Mr. Homer Denney playing the Thomas J. Nichol built steam calliope of the Str. ISLAND QUEEN (2) 1946 at Cincinnati, OH. Photo from Authors personal collection.
Of the employees Nichol utilized Mr. Homer Denney of the Coney Island Company was the most noteworthy. Mr. Denney was Calliopist on the Str. ISLAND QUEEN (I and II), and an accomplished musician and musical author. Mr. Denney was employed as the tuner of all new steam calliopes built after 1914 at the Nichol facility. Nichol built over 90 of the 150 or so instruments ever built. After Mr. Nichol’s death in 1924, his sons took over the business. They moved the company to Grand Rapids MI. in 1937. They later renamed the company General Fittings and Devices Co and became a plumbing supply house.

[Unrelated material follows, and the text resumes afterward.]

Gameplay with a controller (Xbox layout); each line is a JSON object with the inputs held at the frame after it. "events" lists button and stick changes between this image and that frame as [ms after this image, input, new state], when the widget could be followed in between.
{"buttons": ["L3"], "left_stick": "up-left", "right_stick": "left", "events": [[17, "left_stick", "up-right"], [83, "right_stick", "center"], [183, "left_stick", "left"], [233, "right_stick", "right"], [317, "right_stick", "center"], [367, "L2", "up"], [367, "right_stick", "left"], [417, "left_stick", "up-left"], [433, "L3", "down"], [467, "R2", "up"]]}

Though only entering the business in the last half of the heyday of the calliope, the Thomas J. Nichol instruments are the finest quality, best sounding instruments out there. Of the 12 or so functional originals left all of them (with the exception of one) are Thomas J. Nichol originals.
The family sold the patterns and moulds to a Mr. J. M. Van Splunter who continued building steam calliopes and refitting existing instruments until the early 1960’s for many clients both river and circus related. He did not have patterns for the smallest whistles and many of his refitting jobs were on smaller (21-28 note) instruments to make a full 32 note instrument out of them. When measured, it becomes apparent if he refitted one based on this singular observation.
Mr. Harry Stocksdale performs on the Thomas J. Nichol steam calliope of the Str. AMERICA at Louisville, KY circa 1928. Photo from Authors personal collection.